「守る部分と変える部分が明確にあった」
メルカリ小泉会長が買収時から抱く思い
しかし、新たに鹿島の社長に就いたメルカリの小泉取締役会長は「鹿島として大事にしながら守っていく部分と、変えていかなければいけない部分が明確にあった」と買収時を振り返りながら笑う。
「いわゆるジーコスピリットや、黎明期から積み重ねられてきた歴史に象徴される『鹿島らしさ』は絶対に失ってはいけないと思ってきましたし、一方で何もしなければ置いていかれるほど変化が激しいフットボールの世界で、常に成長していこうといまも社員が日々努力している。
それらがこのタイトルという形になってよかったと思うし、一個取ると二個、三個と取りたくなるのも人間の性ですよね」
鹿島がリーグ戦を制し、悲願の初タイトルを獲得したのが1996シーズン。翌年にはヤマザキナビスコカップ(現・YBCルヴァンカップ)と天皇杯で優勝し、その翌年には2度目のリーグ戦優勝とタイトルを積み重ねた。黎明期と同じようにタイトル獲得への飽くなき思いが再び頭をもたげている。
そして、9シーズンぶり9度目のリーグ戦優勝までの軌跡を振り返れば、四字熟語の「温故知新」がぴったりと当てはまる。

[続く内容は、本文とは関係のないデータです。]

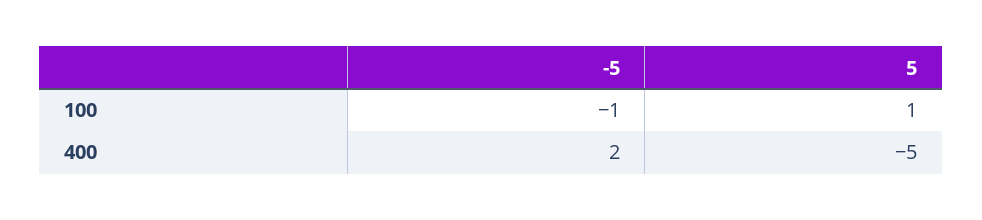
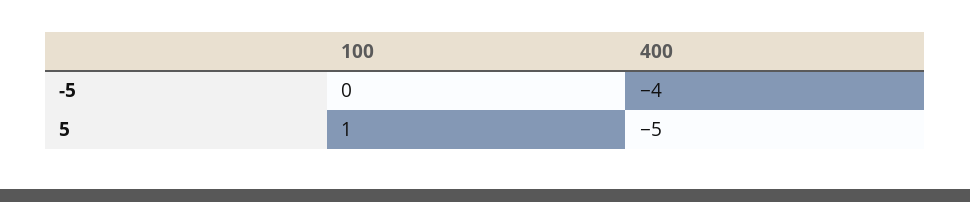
  {
    "-5": {
-     "100": -1,
+     "100": 0,
-     "400": 2
+     "400": -4
    },
    "5": {
      "100": 1,
      "400": -5
    }
  }

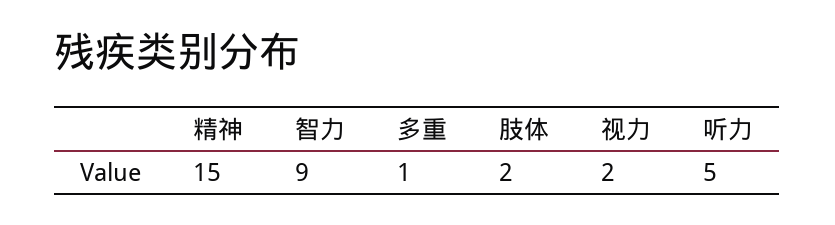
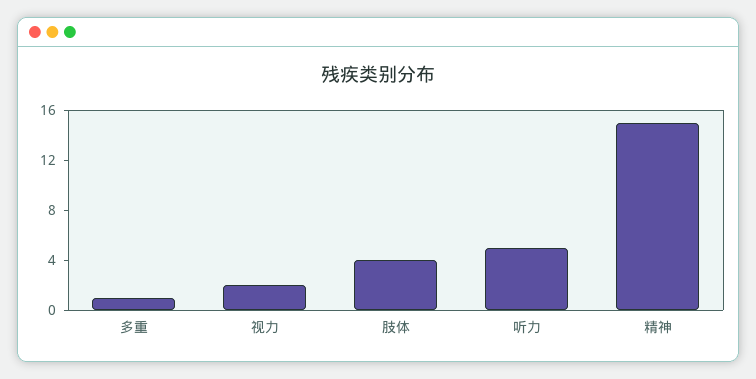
  {
    "精神": 15,
-   "智力": 9,
    "多重": 1,
-   "肢体": 2,
+   "肢体": 4,
    "视力": 2,
    "听力": 5
  }

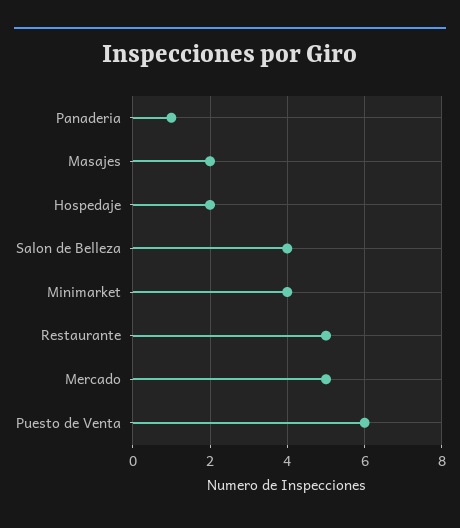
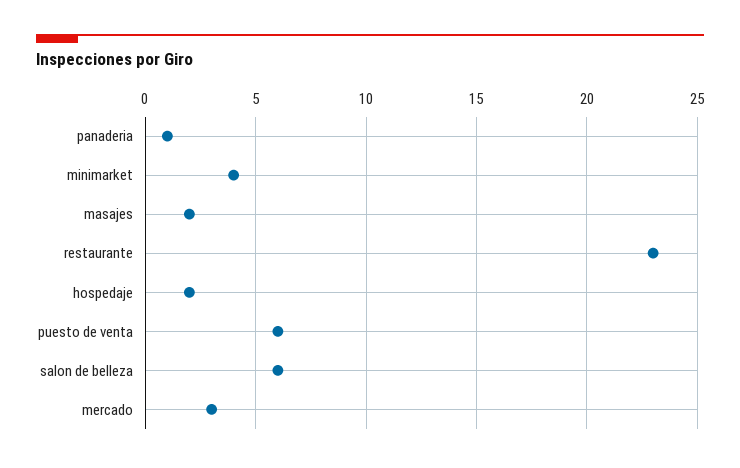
  {
    "Panaderia": 1,
    "Masajes": 2,
    "Hospedaje": 2,
-   "Salon de Belleza": 4,
+   "Salon de Belleza": 6,
    "Minimarket": 4,
-   "Restaurante": 5,
+   "Restaurante": 23,
-   "Mercado": 5,
+   "Mercado": 3,
    "Puesto de Venta": 6
  }

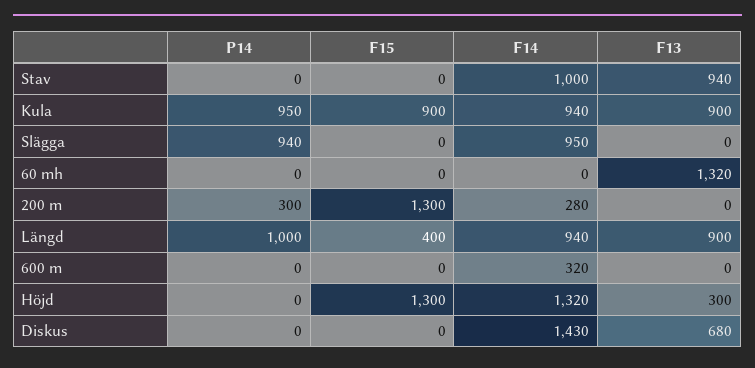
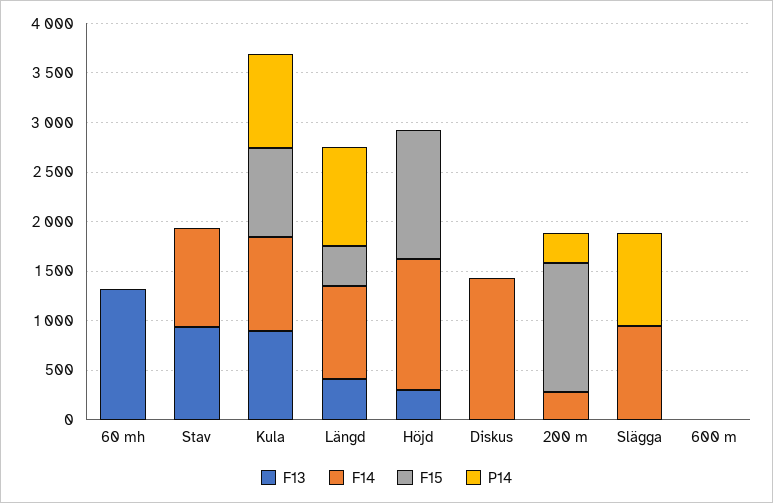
  {
    "P14": {
      "Stav": 0,
      "Kula": 950,
      "Slägga": 940,
      "60 mh": 0,
      "200 m": 300,
      "Längd": 1000,
      "600 m": 0,
      "Höjd": 0,
      "Diskus": 0
    },
    "F15": {
      "Stav": 0,
      "Kula": 900,
      "Slägga": 0,
      "60 mh": 0,
      "200 m": 1300,
      "Längd": 400,
      "600 m": 0,
      "Höjd": 1300,
      "Diskus": 0
    },
    "F14": {
      "Stav": 1000,
      "Kula": 940,
      "Slägga": 950,
      "60 mh": 0,
      "200 m": 280,
      "Längd": 940,
-     "600 m": 320,
+     "600 m": 0,
      "Höjd": 1320,
      "Diskus": 1430
    },
    "F13": {
      "Stav": 940,
      "Kula": 900,
      "Slägga": 0,
      "60 mh": 1320,
      "200 m": 0,
-     "Längd": 900,
+     "Längd": 400,
      "600 m": 0,
      "Höjd": 300,
-     "Diskus": 680
+     "Diskus": 0
    }
  }

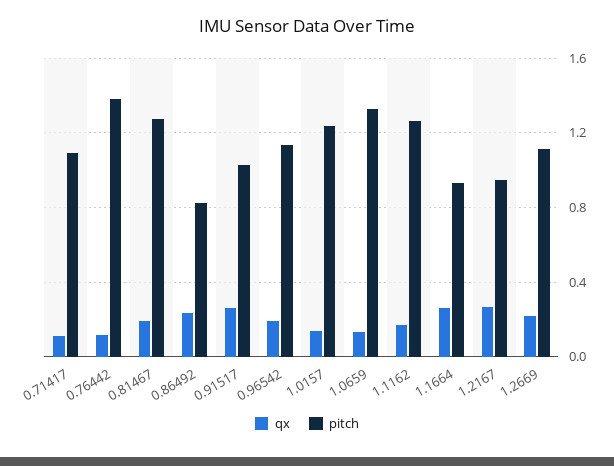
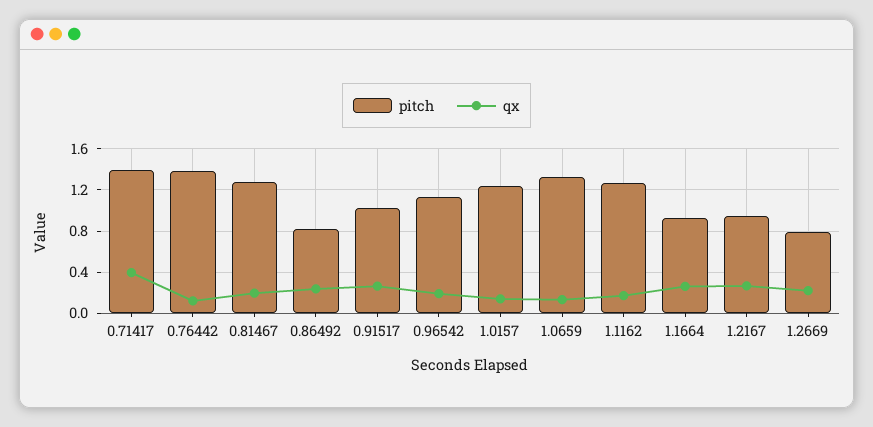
  {
    "qx": {
-     "0.71417": 0.1,
+     "0.71417": 0.4,
      "0.76442": 0.1,
      "0.81467": 0.2,
      "0.86492": 0.25,
      "0.91517": 0.25,
      "0.96542": 0.2,
      "1.0157": 0.15,
      "1.0659": 0.15,
      "1.1162": 0.15,
      "1.1664": 0.25,
      "1.2167": 0.25,
      "1.2669": 0.2
    },
    "pitch": {
-     "0.71417": 1.1,
+     "0.71417": 1.4,
      "0.76442": 1.4,
      "0.81467": 1.25,
      "0.86492": 0.8,
      "0.91517": 1.05,
      "0.96542": 1.15,
      "1.0157": 1.25,
      "1.0659": 1.35,
      "1.1162": 1.25,
      "1.1664": 0.95,
      "1.2167": 0.95,
-     "1.2669": 1.1
+     "1.2669": 0.8
    }
  }

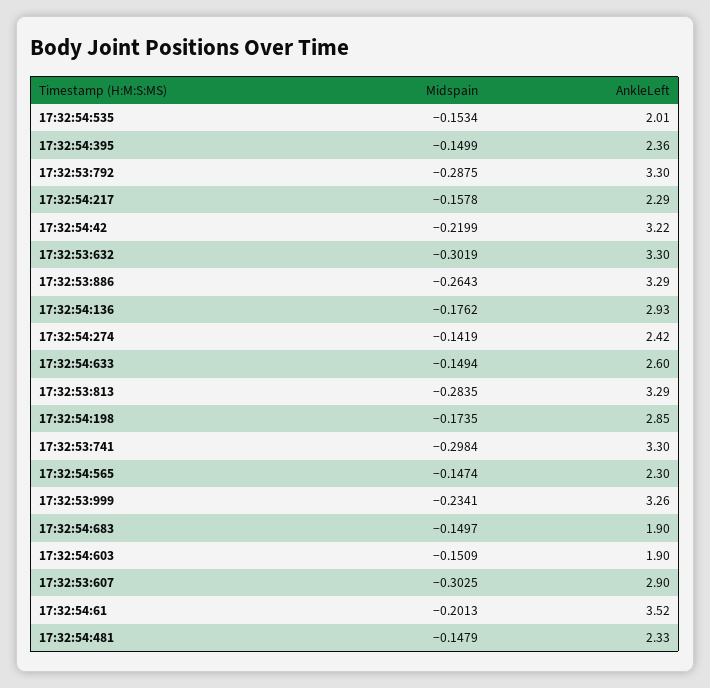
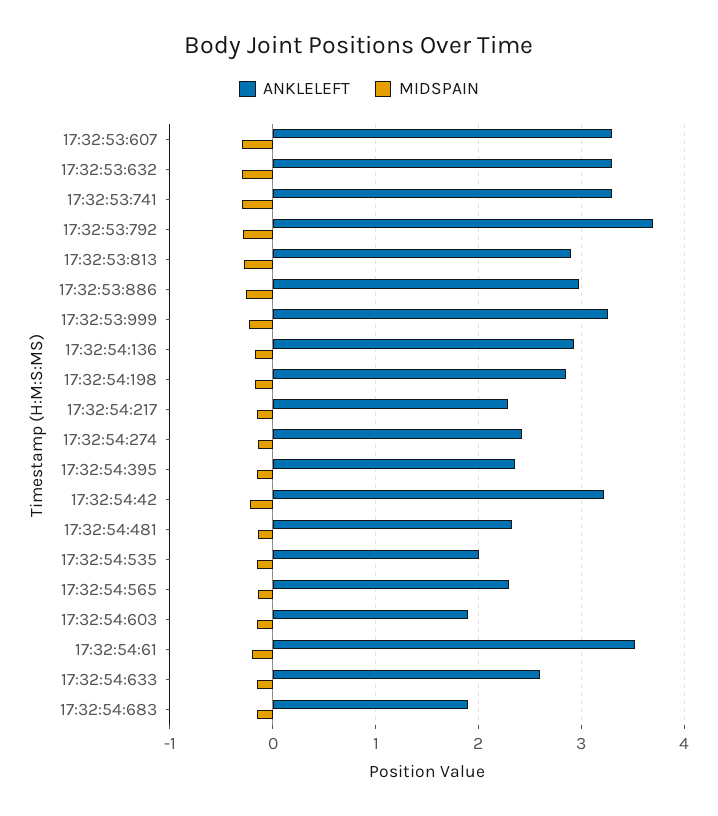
  {
    "Midspain": {
      "17:32:54:535": -0.1534,
      "17:32:54:395": -0.1499,
      "17:32:53:792": -0.2875,
      "17:32:54:217": -0.1578,
      "17:32:54:42": -0.2199,
      "17:32:53:632": -0.3019,
      "17:32:53:886": -0.2643,
      "17:32:54:136": -0.1762,
      "17:32:54:274": -0.1419,
      "17:32:54:633": -0.1494,
      "17:32:53:813": -0.2835,
      "17:32:54:198": -0.1735,
      "17:32:53:741": -0.2984,
      "17:32:54:565": -0.1474,
      "17:32:53:999": -0.2341,
      "17:32:54:683": -0.1497,
      "17:32:54:603": -0.1509,
      "17:32:53:607": -0.3025,
      "17:32:54:61": -0.2013,
      "17:32:54:481": -0.1479
    },
    "AnkleLeft": {
      "17:32:54:535": 2.01,
      "17:32:54:395": 2.36,
-     "17:32:53:792": 3.3,
+     "17:32:53:792": 3.7,
      "17:32:54:217": 2.29,
      "17:32:54:42": 3.22,
      "17:32:53:632": 3.3,
-     "17:32:53:886": 3.29,
+     "17:32:53:886": 3,
      "17:32:54:136": 2.93,
      "17:32:54:274": 2.42,
      "17:32:54:633": 2.6,
-     "17:32:53:813": 3.29,
+     "17:32:53:813": 2.9,
      "17:32:54:198": 2.85,
      "17:32:53:741": 3.3,
      "17:32:54:565": 2.3,
      "17:32:53:999": 3.26,
      "17:32:54:683": 1.9,
      "17:32:54:603": 1.9,
-     "17:32:53:607": 2.9,
+     "17:32:53:607": 3.3,
      "17:32:54:61": 3.52,
      "17:32:54:481": 2.33
    }
  }

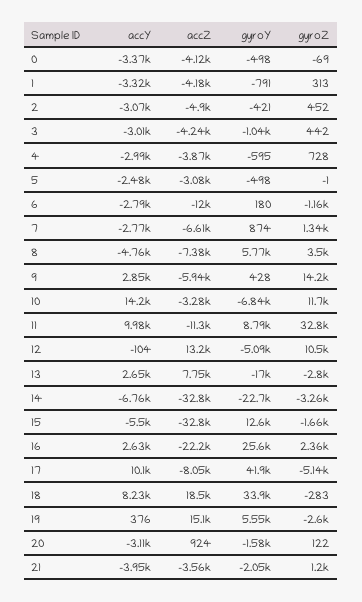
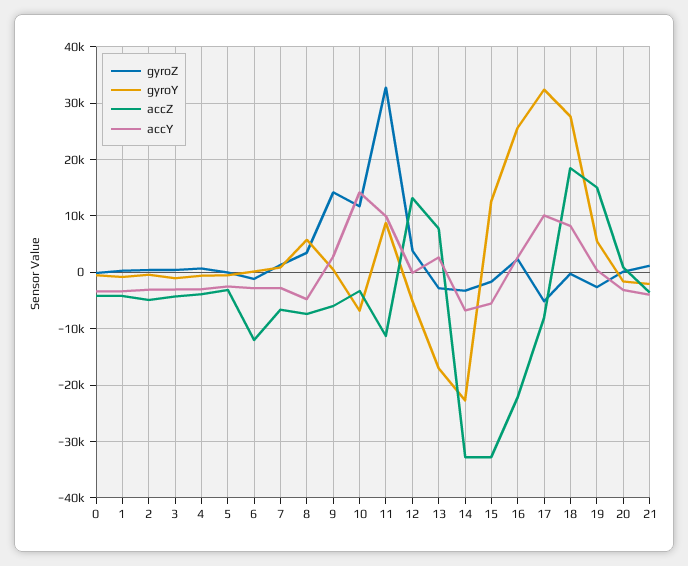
  {
    "accY": {
      "0": -3370,
      "1": -3320,
      "2": -3070,
      "3": -3010,
      "4": -2990,
      "5": -2480,
      "6": -2790,
      "7": -2770,
      "8": -4760,
      "9": 2850,
      "10": 14200,
      "11": 9980,
      "12": -104,
      "13": 2650,
      "14": -6760,
      "15": -5500,
      "16": 2630,
      "17": 10100,
      "18": 8230,
      "19": 376,
      "20": -3110,
      "21": -3950
    },
    "accZ": {
      "0": -4120,
      "1": -4180,
      "2": -4900,
      "3": -4240,
      "4": -3870,
      "5": -3080,
      "6": -12000,
      "7": -6610,
      "8": -7380,
      "9": -5940,
      "10": -3280,
      "11": -11300,
      "12": 13200,
      "13": 7750,
      "14": -32800,
      "15": -32800,
      "16": -22200,
      "17": -8050,
      "18": 18500,
      "19": 15100,
      "20": 924,
      "21": -3560
    },
    "gyroY": {
      "0": -498,
      "1": -791,
      "2": -421,
      "3": -1040,
      "4": -595,
      "5": -498,
      "6": 180,
      "7": 874,
      "8": 5770,
      "9": 428,
      "10": -6840,
      "11": 8790,
      "12": -5090,
      "13": -17000,
      "14": -22700,
      "15": 12600,
      "16": 25600,
-     "17": 41900,
+     "17": 32000,
-     "18": 33900,
+     "18": 28000,
      "19": 5550,
      "20": -1580,
      "21": -2050
    },
    "gyroZ": {
      "0": -69,
      "1": 313,
      "2": 452,
      "3": 442,
      "4": 728,
      "5": -1,
      "6": -1160,
      "7": 1340,
      "8": 3500,
      "9": 14200,
      "10": 11700,
      "11": 32800,
-     "12": 10500,
+     "12": 4000,
      "13": -2800,
      "14": -3260,
      "15": -1660,
      "16": 2360,
      "17": -5140,
      "18": -283,
      "19": -2600,
      "20": 122,
      "21": 1200
    }
  }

単なる懐古主義に浸るのではなく、過去の史実から新しい知識や見解、道理などをあらためて見つけ出し、未来に活かす前向きな視線はくしくも同じ方向へ向けられていた。
実は鈴木と中田氏、小泉社長は優勝を決めた直後にまったく同じニュアンスの言葉を残している。
「今シーズンはアカデミーが本当にいい循環を見せているので、本当に楽しみしています」
期待通りに鹿島アントラーズユースは21日の「高円宮杯 JFA U-18プレミアリーグファイナル」を10年ぶりに制覇。18歳以下のユースチームが臨む全国規模の大会で、史上初の年間三冠を達成したチームからは来シーズン、主軸を担った2人が晴れてプロ契約を結んでトップチームに挑んでくる。
小泉社長は「新しい鹿島」の一環として、アカデミーへも積極的に投資してきた。数年後のチームを担う10代のホープたちも腕をぶしながら、鬼木監督が目指すより高いレベルへの成長も加速させる。復活を告げる優勝も通過点。鹿島は「温故知新」を合言葉に、さらなる高みへ駆けあがろうとしている。